◆ TEXT EXCERPT ◆
* BEGIN *
Part 2: What’s up with the new 100% ZEV mandate in California? An Internal Stillwater Conversation
September 24, 2020
By Kendra Seymour
Yesterday, shortly after California’s governor Gavin Newsom announced his Executive Order mandating 100% ZEV car sales by 2035, I caught up with a few of my colleagues via Slack to get a better understanding of the issues around electrification. Thinking that this dialogue might be of interest to our readers, we published that initial back-and-forth. Our conversation spilled over into today, though, so here is Part 2. The conversation has been edited for clarity and length.
Slack conversation morning of Thursday, September 24, 2020
Kendra Seymour: So, my real burning question from yesterday has not yet been answered: In a future world with 100% renewable electricity mix (which is the goal, if I’m not mistaken), would EVs then offer more carbon- and emission-reduction benefits than diesel engines running on RD/BD? And, secondly, at what grid-average CI (or at what level (%) of renewable electricity generation) do EVs outperform their ICE peers on a car-to-car basis. This is what I was trying to get at with my Oregon questions, but we got sidetracked.
Adam Schubert: All current RD and BD pathways have a positive CI. Accordingly, a diesel vehicle fueled on 100% RD/BD would have higher emissions than an EV charged with 100% renewable power. In principle, however, it is possible to produce RD and BD with a negative CI; that would require a pathway including several elements such as a very low, or negative, CI feedstock, renewable hydrogen (for RD) or renewable methanol (for BD), renewable power, renewable fuel at the plant, carbon capture and storage, etc. A diesel vehicle fueled with 100% negative CI RD/BD would have lower emissions than an EV charged with 100% renewable power. (It is, of course, also possible to produce negative CI electricity through generation from negative CI RNG or waste biomass diverted from a landfill with carbon capture, etc. – current power market regulations, however, generally focus on whether or not production is renewable and don’t provide incentives for production of negative CI electricity.)
Kendra: Got it. One last stream of thoughts before I call it a day: I understand that for the purposes of this conversation (and for CEC’s / CARB’s purposes, too) we’ve been comparing EVs to RD/BD based on the calculated carbon intensities of each. It’s important to note, however, that these calculations don’t count the tailpipe emissions from RD because it is renewable carbon (would have eventually been emitted anyway) rather than petroleum (which could stay sequestered but for our drilling. In reality, though, diesel vehicles running RD do emit GHGs from their tailpipes, and if we just didn’t turn those feedstocks into RD, they might not be produced in the first place (meaning the carbon was generated in order to be burned as RD and could otherwise be avoided). EVs, meanwhile, have no tailpipe emissions. Their carbon intensity comes entirely from the method of generating the electricity used to charge them. As such, it makes sense to me that in a world with 100% renewable energy, EVs would be far more beneficial to the environment than even the GREET calculation would show? An EV charged on electricity produced using RNG with a negative CI (like dairy biogas), for example, might actually have a negative lifecycle carbon footprint (meaning it would be cleaning the air of powerful GHGs like methane). Point being: It seems to me that RD is given an artificial “boost” in the lifecycle CI calculation compared to ACTUAL carbon reduction. So we can discuss calculated benefits all we want, but real world benefit may be different.
* END *
◆ YOUR INSTRUCTIONS ◆
Could you continue the conversation on California's 100% ZEV mandate from the point where it stops, after Kendra's remark about calculated and real-world benefits?

◆ ENTRIES PROVIDED ◆
* BEGIN *
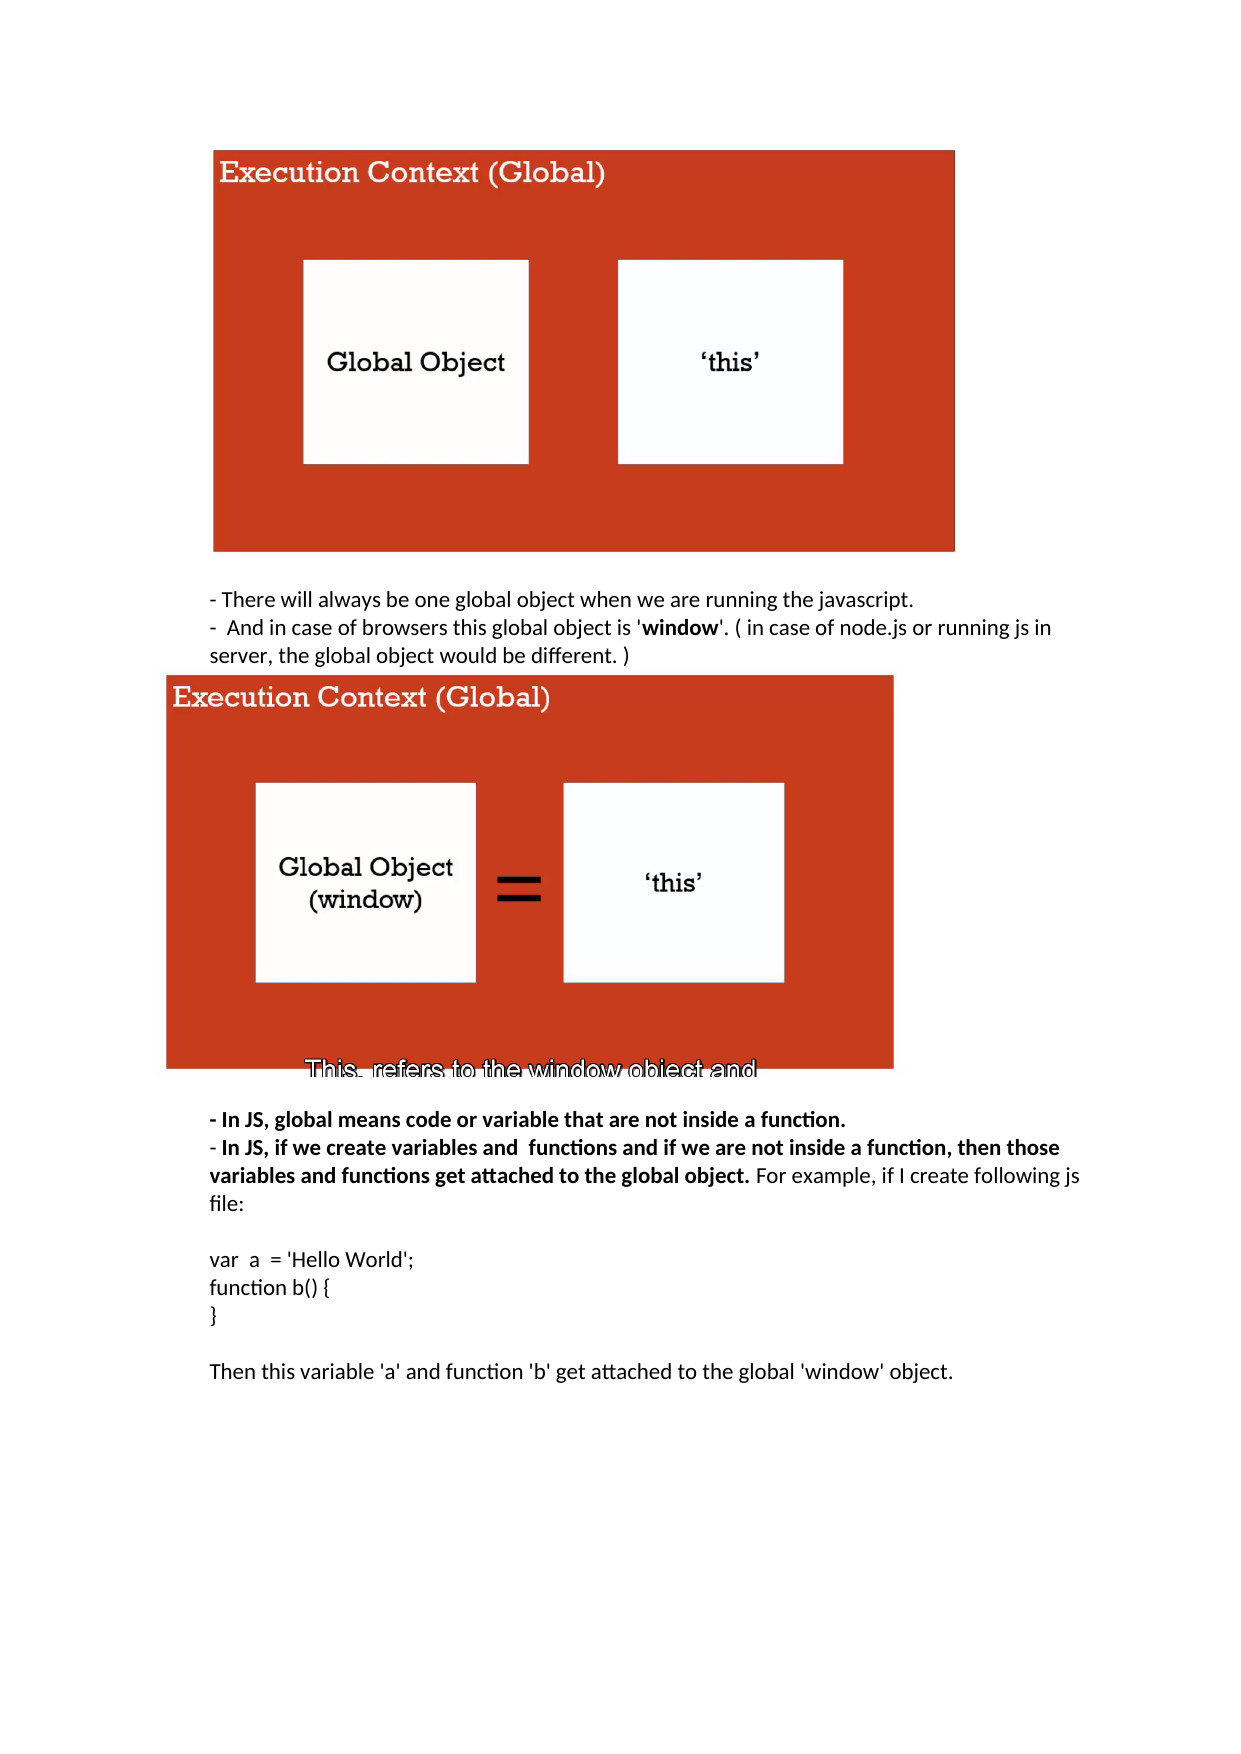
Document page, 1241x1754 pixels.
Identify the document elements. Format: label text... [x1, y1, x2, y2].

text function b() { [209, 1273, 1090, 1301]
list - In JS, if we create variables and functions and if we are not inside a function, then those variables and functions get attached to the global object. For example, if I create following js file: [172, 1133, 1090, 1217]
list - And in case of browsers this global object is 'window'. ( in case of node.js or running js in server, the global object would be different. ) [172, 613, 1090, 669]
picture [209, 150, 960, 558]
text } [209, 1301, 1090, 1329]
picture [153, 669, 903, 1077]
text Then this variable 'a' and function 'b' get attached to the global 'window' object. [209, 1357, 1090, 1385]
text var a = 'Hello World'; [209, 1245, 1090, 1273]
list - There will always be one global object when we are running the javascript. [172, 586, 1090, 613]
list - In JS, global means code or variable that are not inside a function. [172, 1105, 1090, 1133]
* END *
* BEGIN *
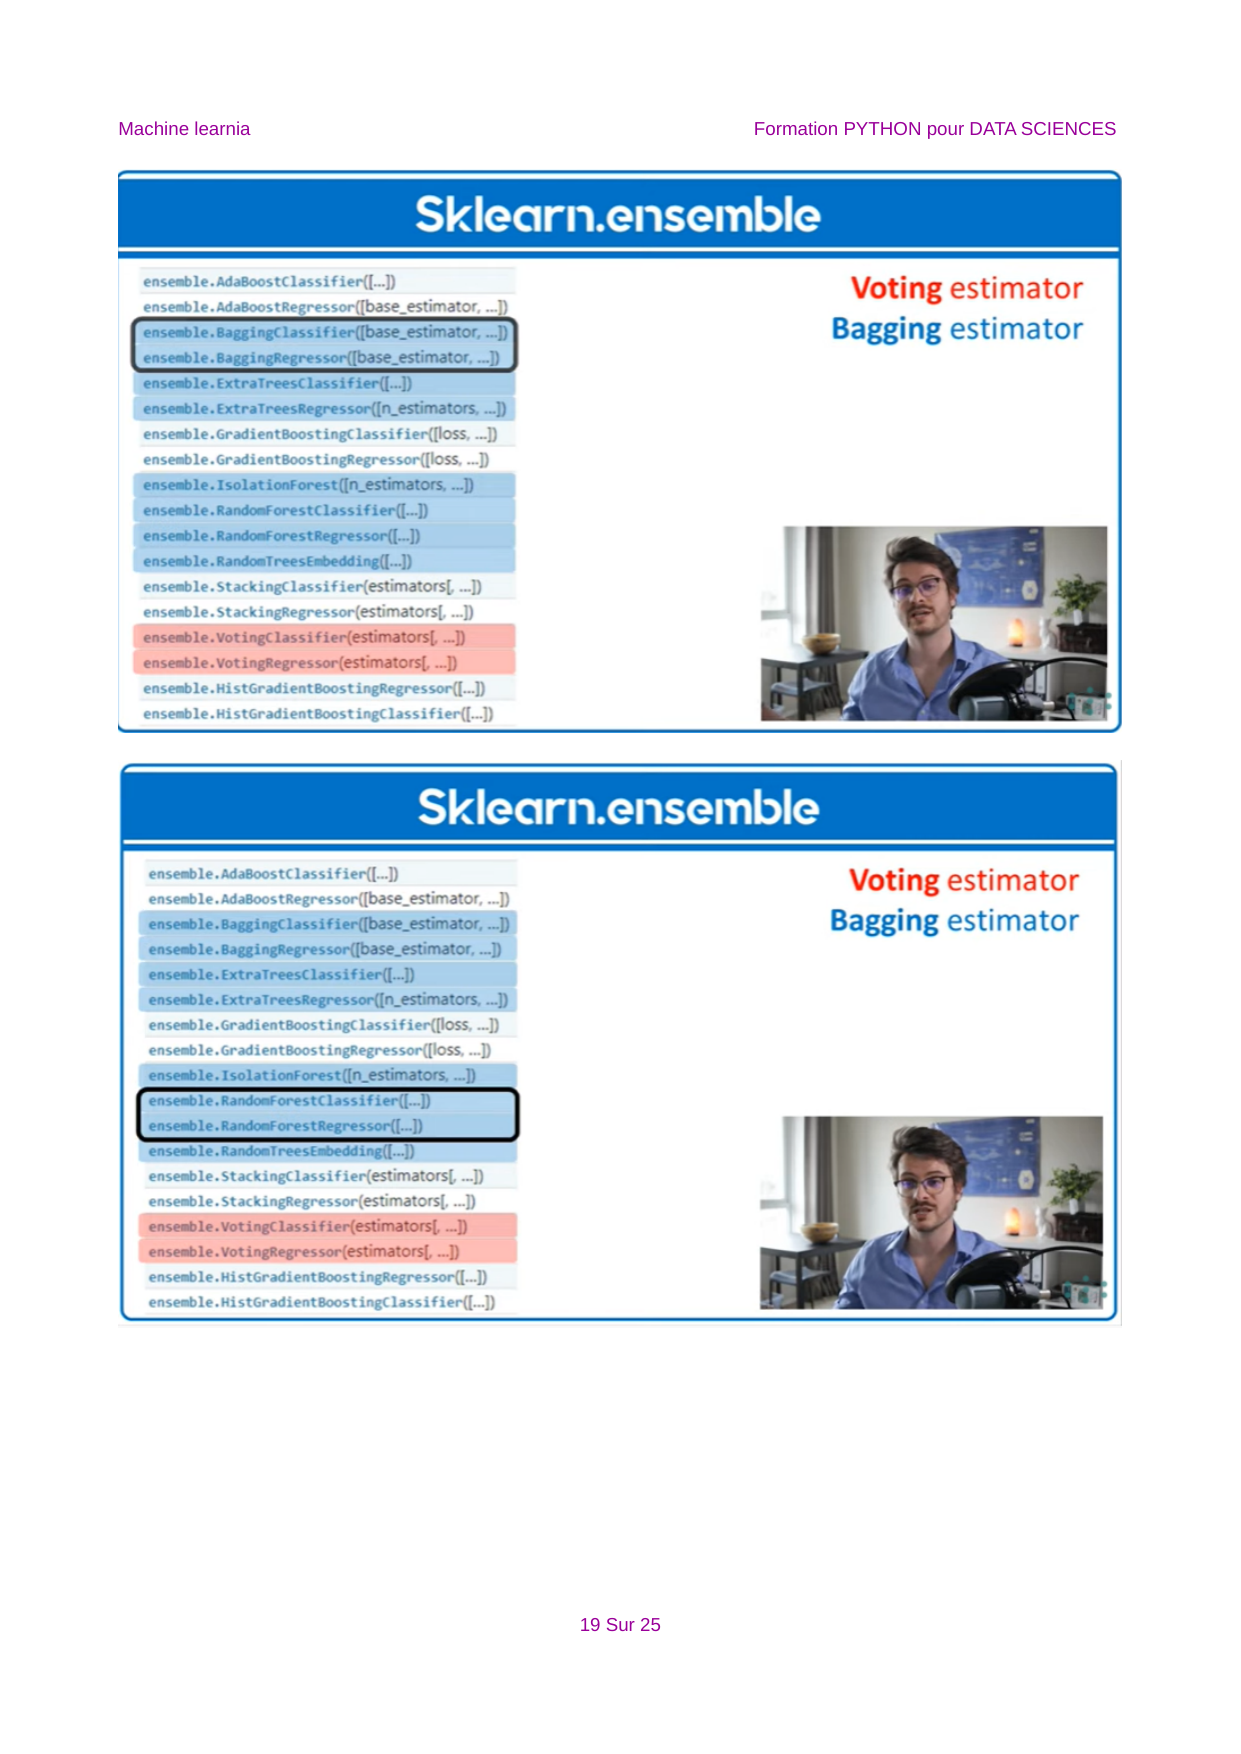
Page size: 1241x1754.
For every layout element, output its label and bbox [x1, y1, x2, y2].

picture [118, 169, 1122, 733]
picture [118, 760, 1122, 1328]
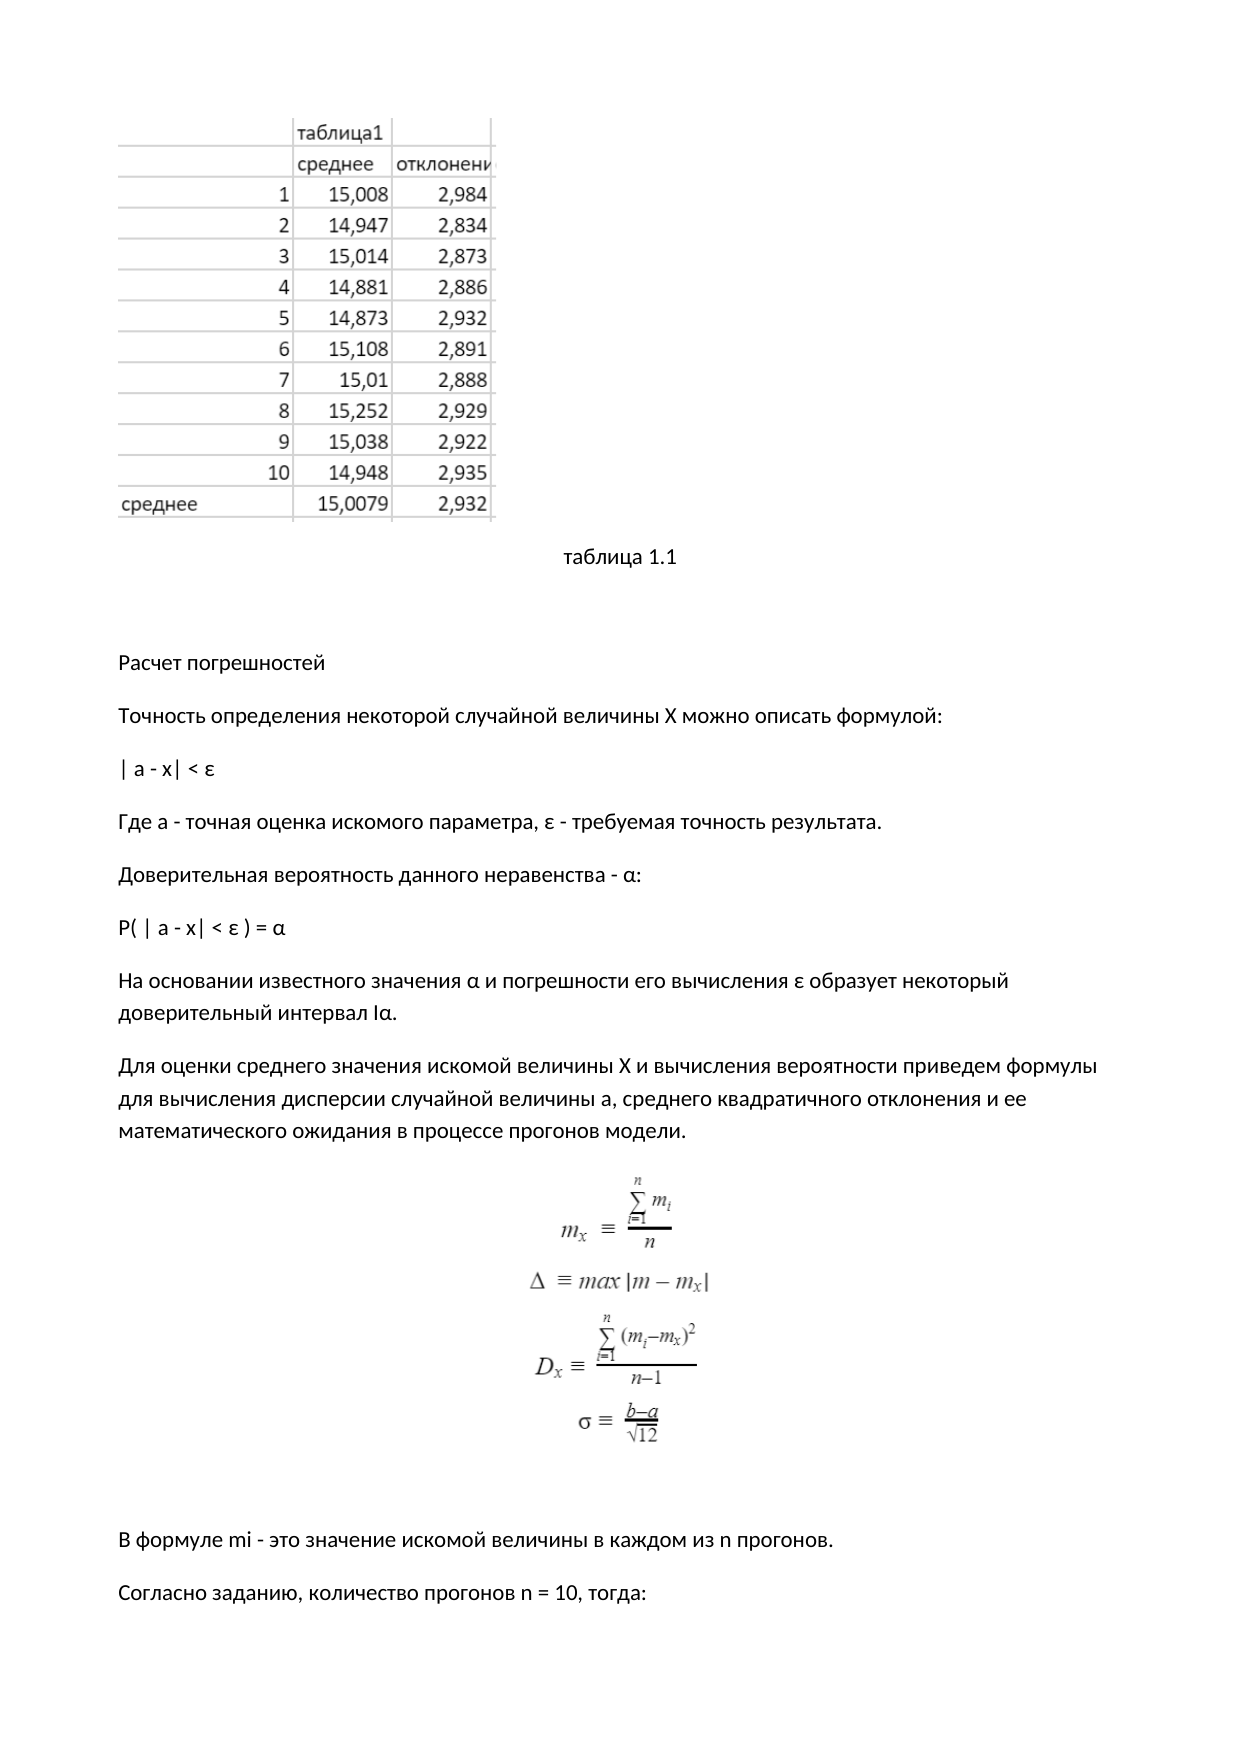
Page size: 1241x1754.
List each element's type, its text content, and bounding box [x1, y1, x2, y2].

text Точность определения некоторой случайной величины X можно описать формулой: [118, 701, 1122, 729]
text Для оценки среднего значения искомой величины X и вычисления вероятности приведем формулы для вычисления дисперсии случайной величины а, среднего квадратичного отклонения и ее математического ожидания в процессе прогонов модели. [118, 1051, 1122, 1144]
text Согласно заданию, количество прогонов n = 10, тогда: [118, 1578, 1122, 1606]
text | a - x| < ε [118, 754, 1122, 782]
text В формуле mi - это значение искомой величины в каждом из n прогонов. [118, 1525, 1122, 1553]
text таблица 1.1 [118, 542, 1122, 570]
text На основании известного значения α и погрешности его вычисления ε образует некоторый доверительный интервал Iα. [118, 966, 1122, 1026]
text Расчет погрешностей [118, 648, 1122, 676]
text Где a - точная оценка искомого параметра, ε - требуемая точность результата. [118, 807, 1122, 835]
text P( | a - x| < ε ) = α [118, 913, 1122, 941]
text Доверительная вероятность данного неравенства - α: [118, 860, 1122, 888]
* END *
* BEGIN *
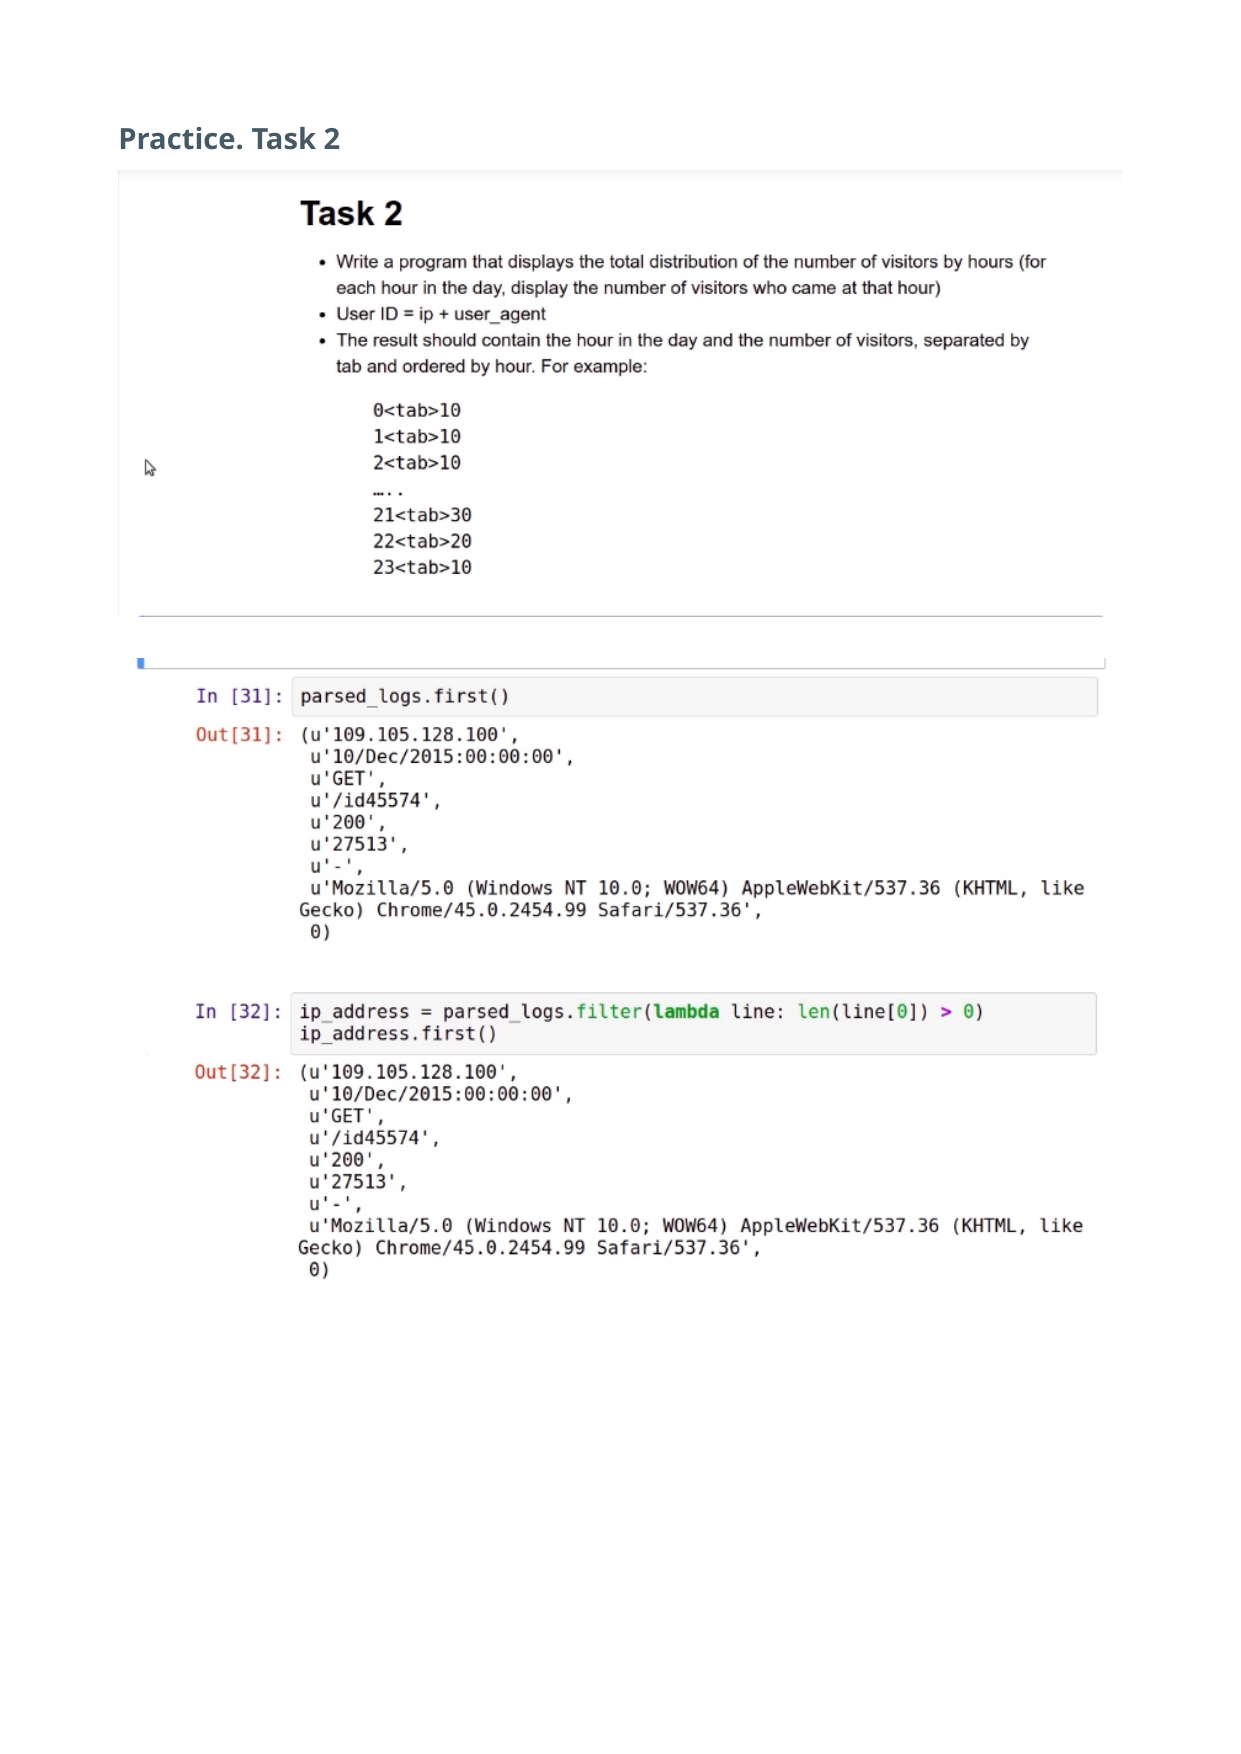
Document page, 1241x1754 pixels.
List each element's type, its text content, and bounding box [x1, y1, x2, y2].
* END *
◆ WRITTEN RESPONSE ◆
Adam: If the crop grown to produce RD was not grown, then it wouldn’t have pulled CO2 out of the air. The only net CO2 savings associated with not growing the crop are from less fossil-derived fertilizer used, less diesel used to power the tractor and haul the crop to market, etc.
Kendra: But that crop could still be grown and then used in a way that wouldn’t generate tailpipe emissions, right?
Adam: Unless it was converted into a non-biodegradable plastic, the crop would decompose into CO2 and water one way or another.
Kendra: Ok. Makes sense. In the case of UCO or tallow, though, could we not compost it (sequestering the carbon in the soil?) or decrease the quantity of cattle raised (which is already happening due to decreasing demand for beef as food, etc.)
Adam: Cattle aren’t raised to produce tallow, so we wouldn’t grow fewer cows if the tallow was not used for RD. Composting it, it still biodegrades, just more slowly.
Kendra: Yeah, I get that we wouldn’t raise fewer cattle because of decreased demand for tallow… I’m just saying that if fewer cattle are being raised for other reasons (mostly environmental but for reasons other than the tallow aspect), then that “new carbon” isn’t being created and then burned, exiting via a tailpipe. (Yes, I know I’m getting granular. I promise I’ll stop soon. This really does point toward painting the bigger picture….)
Adam: The only way new carbon is created in the ecosphere is if we mine fossil fuels. Everything else we do just circulates carbon that’s already present.
Kendra: Right! Excellent reminder.
Miriam Stern: My head is spinning, but this is all great info. There’s a big variety of electric and hybrid vehicles around here in northern California, and we all charge our cars overnight because, as I understand it, it puts less strain on the grid and is also/therefore cheaper. But, if I understand Gary correctly, electricity generated at night has the highest CI. So, if I wanted to use “greener” electricity what time of day would I charge?
Adam: Early evening is highest demand, when it’s still hot, people are home and awake. Middle of the night is lowest demand, most people are sleeping, temperatures are cooler and most businesses are closed.
Kendra: So, middle of the night is lowest demand, but not necessarily the “greenest” electricity hours. Right?
Adam: Depends on where you are. No solar and much less wind during the night. Coal, nuclear and geothermal tend to run relatively constant rates. Hydro can be adjusted somewhat, gas-fired can be quickly adjusted up or down. So, it depends on the local mix.
Leigh Noda: 4 PM to 9 PM is the period that is not good for charging EVs since that’s when solar is on the decline and the demand goes up when people get home from work. The best time is midday when there is actually an excess of solar. In fact, the California Independent System Operator (CAISO) which oversees the operation of California’s bulk electric power system, transmission lines, and electricity market generated and transmitted by its member utilities, has had to pay other states to take that surplus power. This video explains it well.
Miriam: I wonder if that is still the case with most of the Bay Area working from home.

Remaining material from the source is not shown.